Comment by shadowgovt
8 hours ago
General question because I'm ignorant of UK internal politics: are the Isles' energy prices just generally higher? There aren't any large sources of fossil fuels or natural gas that aren't offshore, right? And the coal got significantly used up by hundreds upon hundreds of years of mining.
I'm wondering if really, the causality is reversed: it's not that the renewables make energy expensive in the UK, it's that energy is expensive in the UK, which incentivized construction of a lot of renewables, because they're an overall cheaper source of energy long-term since you don't have to either pay your neighbors to import them or build rigs in the saltwater ocean?
Yes, there are massive onshore reserves. The Tory government that has been accused on here of pimping the environment immediately banned all exploration.
There is are also two relatively big offshore fields that were taken to a very late stage of development and then stopped because of opposition by local government.

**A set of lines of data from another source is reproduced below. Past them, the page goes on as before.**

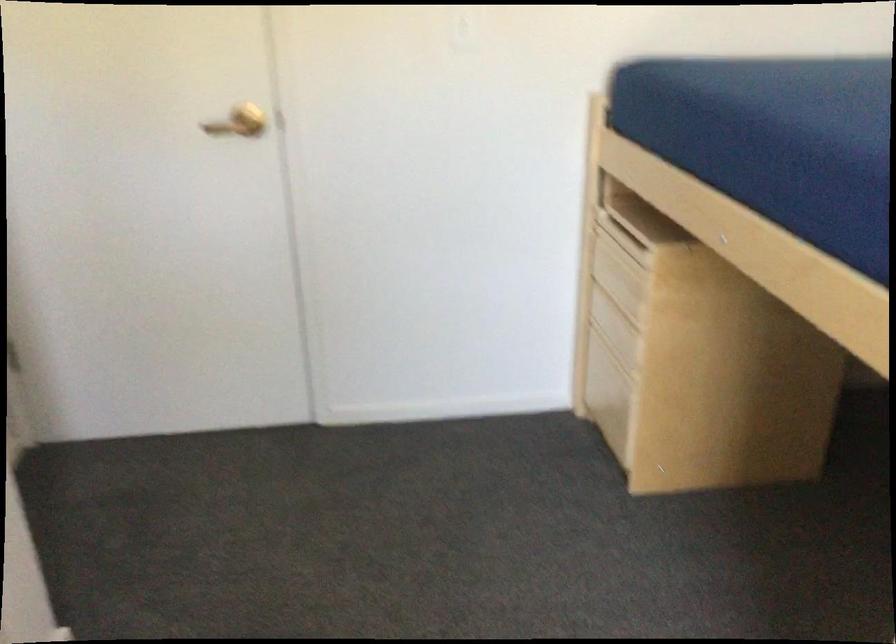
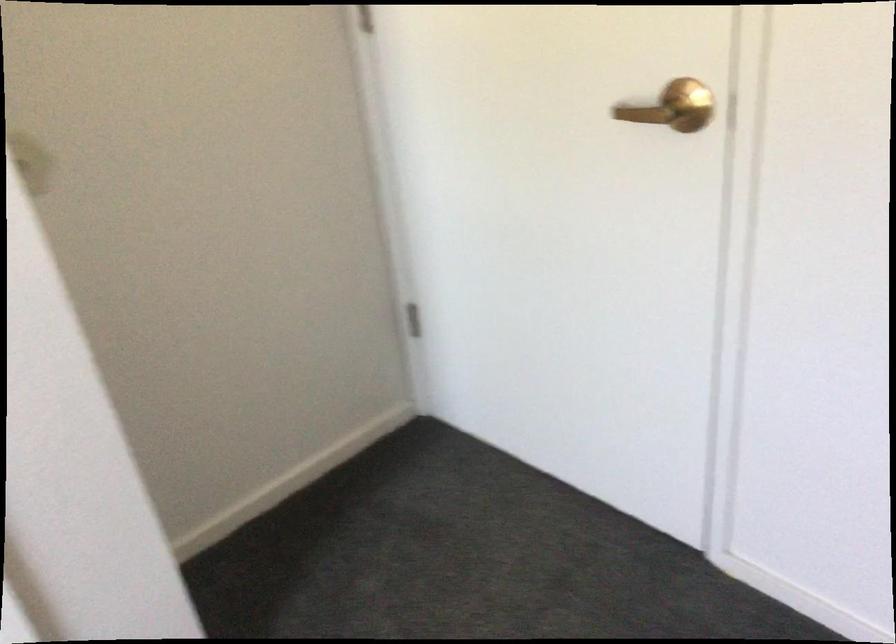
Find the pixel in the second image that matches the point at 244,122 in the first image.

(673, 107)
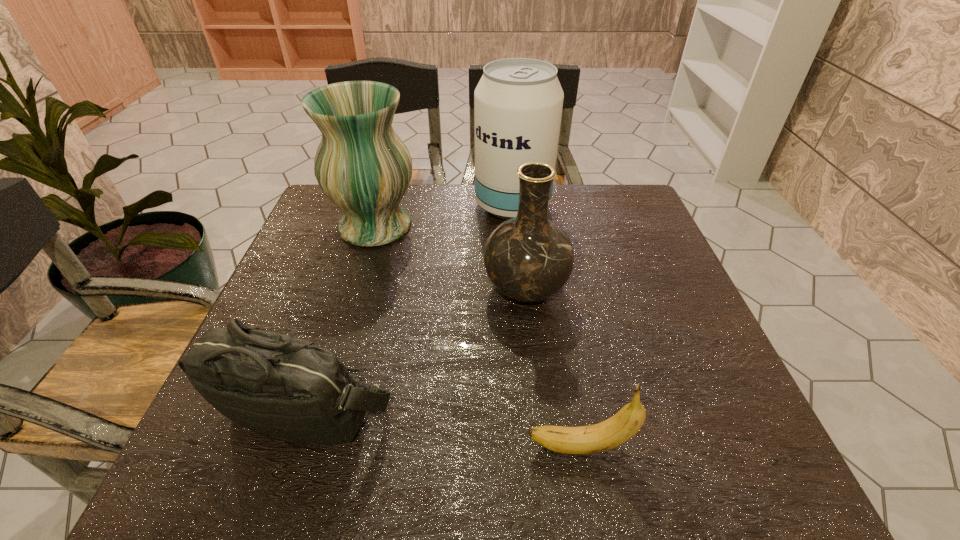
You are a GUI agent. You are given a task and a screenshot of the screen. Output one action in this format:
    pyautogui.click(x=<x>, y=<y>)
    Task: Click on the free region at the far edge of the desktop
    This screenshot has height=540, width=960.
    Given the screenshot: What is the action you would take?
    pyautogui.click(x=480, y=215)

Where is `blank space at the near edge of the desktop`? This screenshot has height=540, width=960. blank space at the near edge of the desktop is located at coordinates (484, 456).

Find the location of a particular element. The image size is (960, 540). vacant space at the left edge is located at coordinates (333, 280).

Image resolution: width=960 pixels, height=540 pixels. I want to click on vacant position at the far right corner of the desktop, so click(619, 205).

Locate an element on the screen. This screenshot has height=540, width=960. vacant area at the near right corner of the desktop is located at coordinates pyautogui.click(x=705, y=467).

Image resolution: width=960 pixels, height=540 pixels. What are the coordinates of `vacant area that lies between the left vase and the right vase` in the screenshot? It's located at (450, 258).

Where is `unoccupied position between the fourth tallest object and the banana`? This screenshot has height=540, width=960. unoccupied position between the fourth tallest object and the banana is located at coordinates (443, 428).

At what (x,y) coordinates should I click in order to perform the action: click on empty location between the fourth tallest object and the left vase. Please return your answer as a coordinate pair (x, y). This screenshot has height=540, width=960. Looking at the image, I should click on (340, 318).

Where is `free area in between the alcohol and the left vase`? free area in between the alcohol and the left vase is located at coordinates (444, 216).

Find the location of `vacant region between the right vase and the banana`. vacant region between the right vase and the banana is located at coordinates (553, 368).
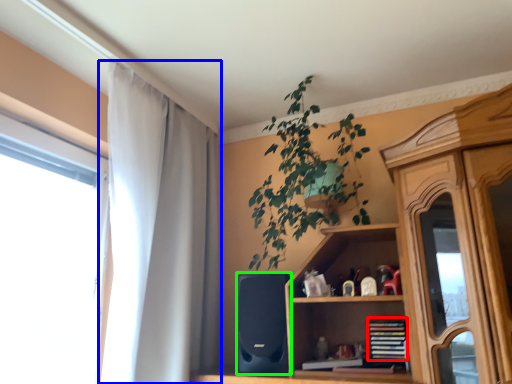
Question: Which is nearer to the book (highlighted by a red box)? curtain (highlighted by a blue box) or speaker (highlighted by a green box).

Choices:
 (A) curtain
 (B) speaker

Answer: (B)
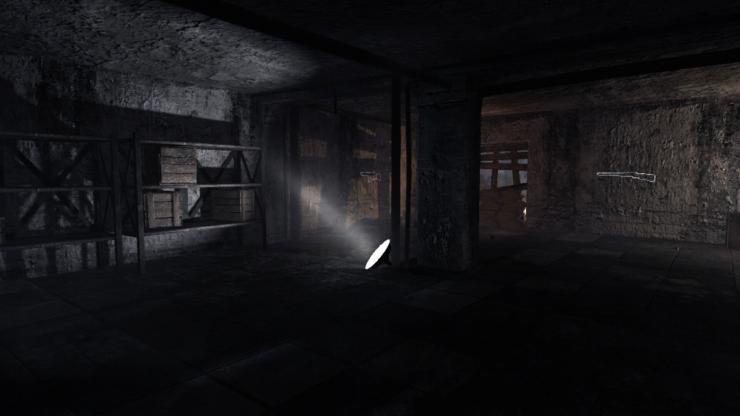
This screenshot has height=416, width=740. Find the location of `box`. box is located at coordinates (181, 158).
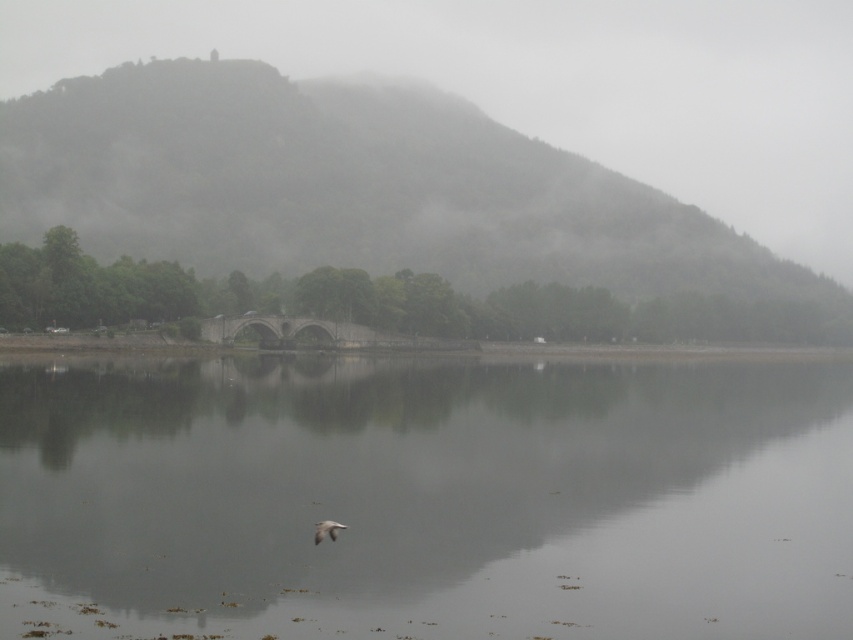
You are standing at the edge of the smooth gray water at center and want to observe the white feathered bird at lower center. Which direction should you look to see the bird?

The white feathered bird at lower center is further away from the viewer than the smooth gray water at center. Therefore, you should look upward to see the bird since it is positioned behind the water.

You are a hiker trying to reach the stone bridge in the midground of the image. You are currently standing at point [354,189] on the foggy green hillside at upper center. Which direction should you head to reach the stone bridge?

The point [354,189] is located on the foggy green hillside at upper center, so to reach the stone bridge in the midground, you should head downward from the upper center towards the bridge.

Based on the photo, you are a photographer trying to capture the reflection of the white feathered bird at lower center in the smooth gray water at center. Since the water is still, will the bird be clearly visible in the water?

The smooth gray water at center is bigger than the white feathered bird at lower center, so the bird will be clearly visible in the water as the water surface is large enough to reflect the bird.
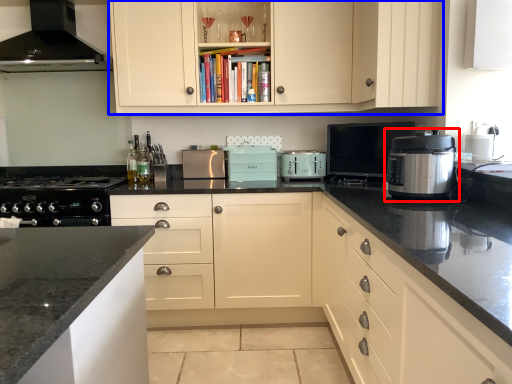
Question: Which of the following is the closest to the observer, kitchen appliance (highlighted by a red box) or cabinetry (highlighted by a blue box)?

Choices:
 (A) kitchen appliance
 (B) cabinetry

Answer: (A)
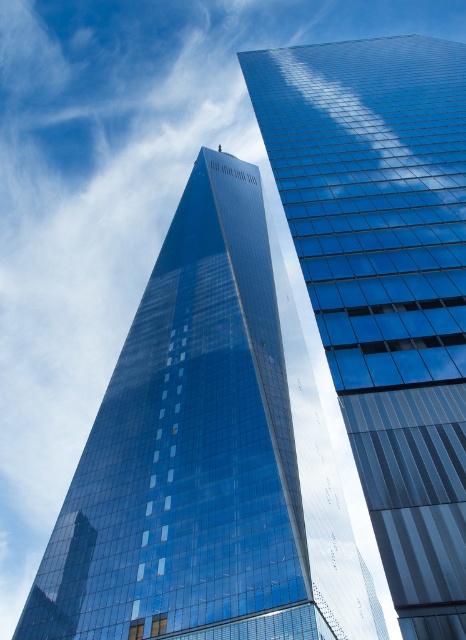
You are an architect reviewing a cityscape design. You notice two buildings labeled as the glossy glass tower at center and the glossy glass skyscraper at center. According to the design, which building appears lower in the image?

The glossy glass tower at center is located below the glossy glass skyscraper at center, so the glossy glass tower at center appears lower in the image.

You are an architect evaluating the two buildings in the image. Which of the two, the glossy glass tower at center or the glossy glass skyscraper at center, has a greater height?

The glossy glass tower at center is taller than the glossy glass skyscraper at center.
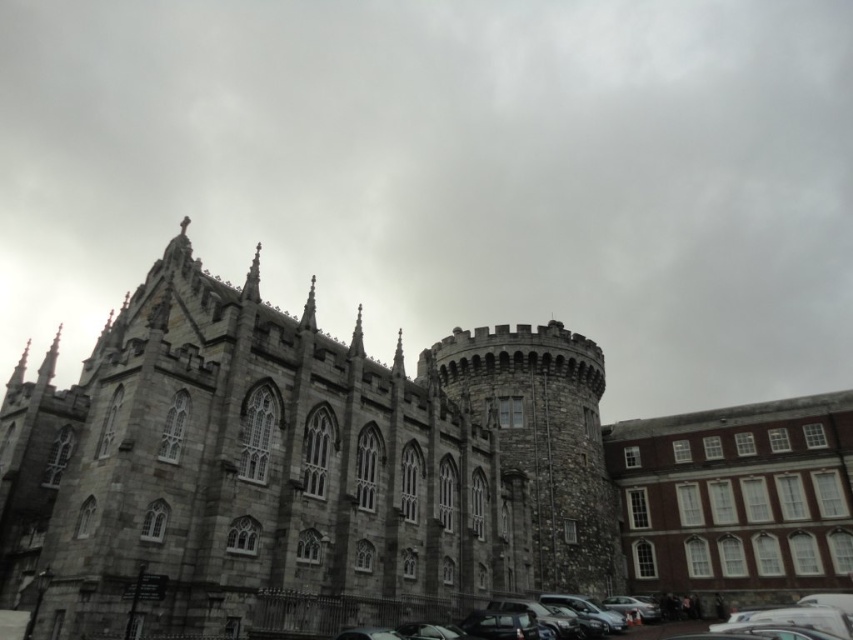
Does gray stone castle at center appear on the right side of shiny black car at lower center?

No, gray stone castle at center is not to the right of shiny black car at lower center.

Does gray stone castle at center have a greater height compared to shiny black car at lower center?

Yes.

Which is in front, point (109, 538) or point (828, 596)?

Point (109, 538) is more forward.

Identify the location of gray stone castle at center. (294, 465).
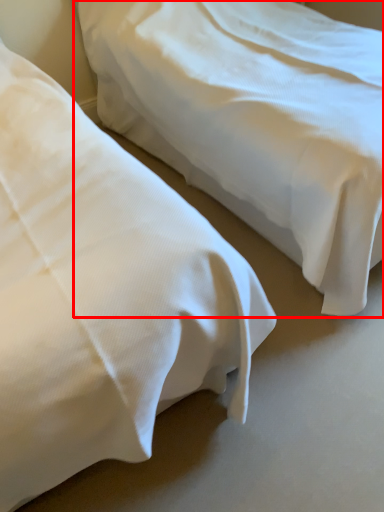
Question: From the image's perspective, what is the correct spatial relationship of bed (annotated by the red box) in relation to bed?

Choices:
 (A) below
 (B) above

Answer: (B)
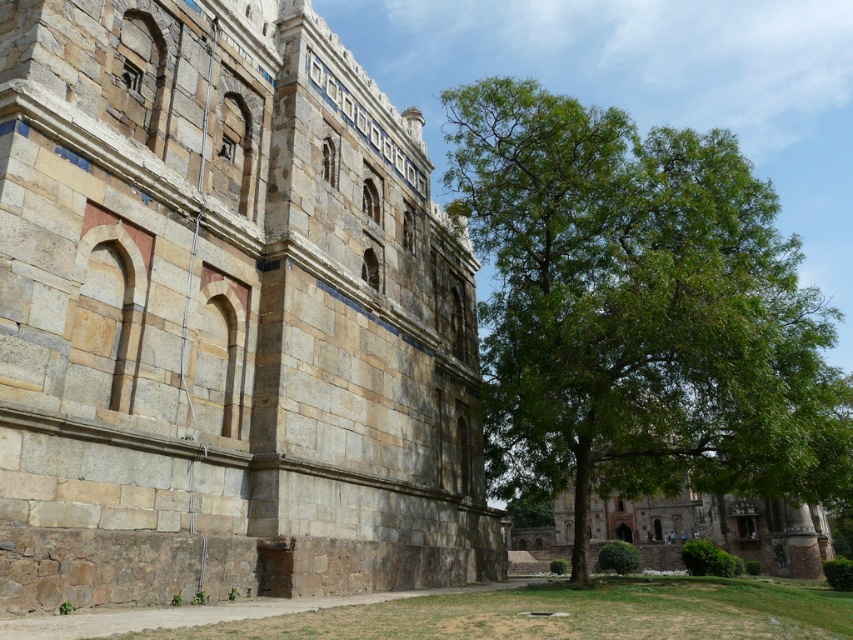
You are standing in front of the historical stone structure. You see the stone wall at center and the green leafy tree at right. Which object is positioned to the left of the other?

The stone wall at center is positioned to the left of the green leafy tree at right according to the description.

You are standing in front of the historical stone structure. You notice the stone wall at center and the green leafy tree at right. Which one appears taller from your viewpoint?

The green leafy tree at right is taller than the stone wall at center.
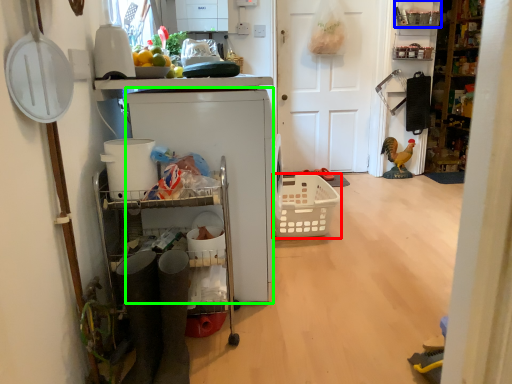
Question: Which is nearer to the basket (highlighted by a red box)? shelf (highlighted by a blue box) or appliance (highlighted by a green box).

Choices:
 (A) shelf
 (B) appliance

Answer: (B)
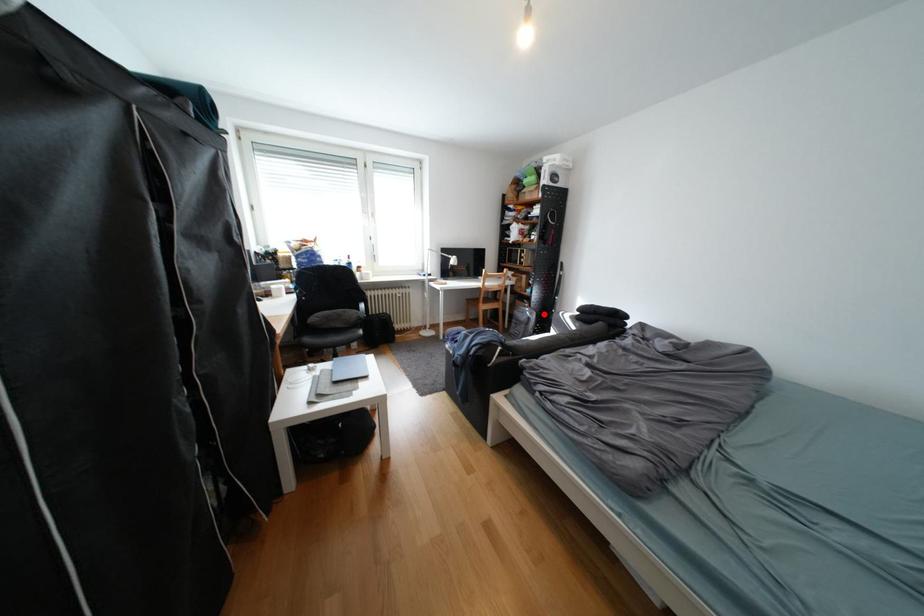
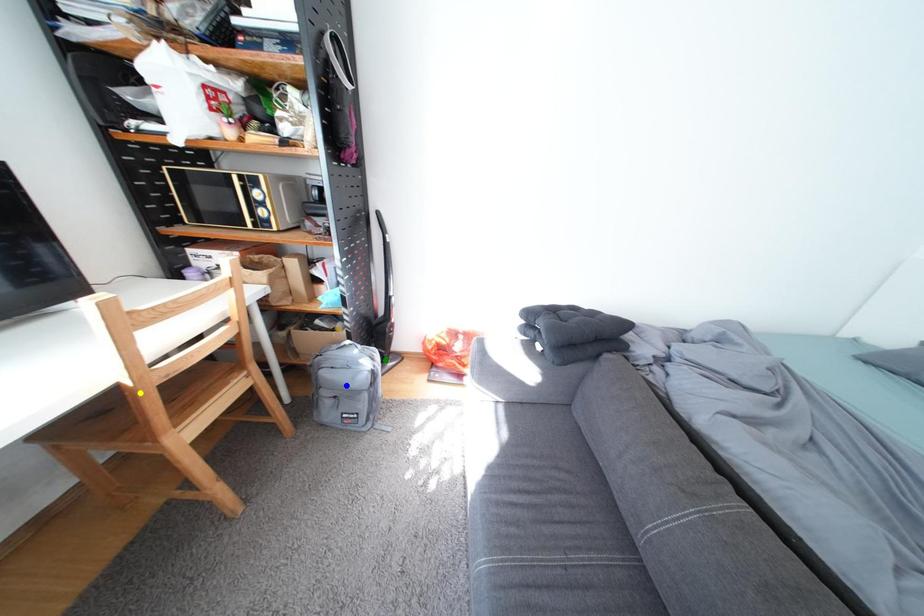
Question: I am providing you with two images of the same scene from different viewpoints. A red point is marked on the first image. You are given multiple points on the second image. Which spot in image 2 lines up with the point in image 1?

Choices:
 (A) yellow point
 (B) blue point
 (C) green point

Answer: (C)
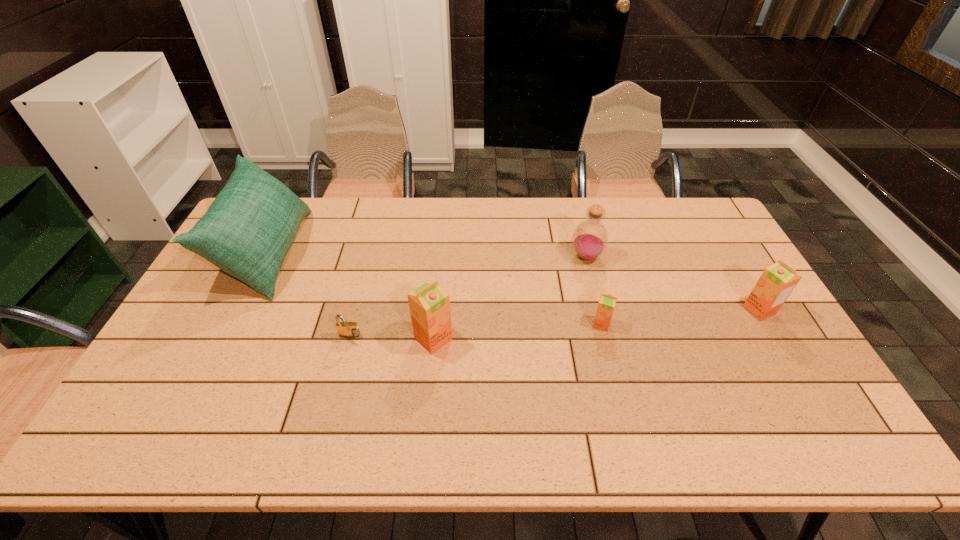
You are a GUI agent. You are given a task and a screenshot of the screen. Output one action in this format:
    pyautogui.click(x=<x>, y=<y>)
    Task: Click on the free space at the far edge of the desktop
    The height and width of the screenshot is (540, 960).
    Given the screenshot: What is the action you would take?
    pyautogui.click(x=622, y=235)

You are a GUI agent. You are given a task and a screenshot of the screen. Output one action in this format:
    pyautogui.click(x=<x>, y=<y>)
    Task: Click on the vacant area at the near edge of the desktop
    This screenshot has height=540, width=960.
    Given the screenshot: What is the action you would take?
    pyautogui.click(x=314, y=388)

The height and width of the screenshot is (540, 960). In the image, there is a desktop. Find the location of `free space at the right edge`. free space at the right edge is located at coordinates (787, 367).

At what (x,y) coordinates should I click in order to perform the action: click on vacant space at the near right corner of the desktop. Please return your answer as a coordinate pair (x, y). Looking at the image, I should click on (758, 378).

I would research exactly how big the gap is with other countries (and, remember, retail price is subsidised). The Cameron government made the active decision to order companies to shut down power plants with no plans for replacement. To be clear, nothing about energy...this is jut electricity provision. There was no economic incentive, that is why tens of billions were given to energy companies to produce non-economic, expensive power with guaranteed payments.
There was some research done last year iirc: if the UK paid zero for gas, the price of electricity would not stop rising because of the government intervention.
It is reasonable that you assume something rational must be going on here. But that model does not apply in the UK. Politics took over from economics a long time ago.
There are still large untapped known fields in the North Sea within UK waters adjacent to the same that Norway are still profitably using. There is also vast swathes of UK waters that are unexplored, and are currently artificially expensive to do so due to UK taxation on fossil fuel companies.
The price of petrol at the pump is at least 50% Government direct tax - fuel duty, VAT (which multiplies the duty value - very cheeky). Then the other parts - wholesale price, retailer profit, delivery costs, have their tax implicitly priced into that. That probably makes the overall Government take something like 70% of the price you pay.
As for coal, there's apparently about 600 million tons of accessible usable coal left, which at current UK usage is good for quite a few decades if not more.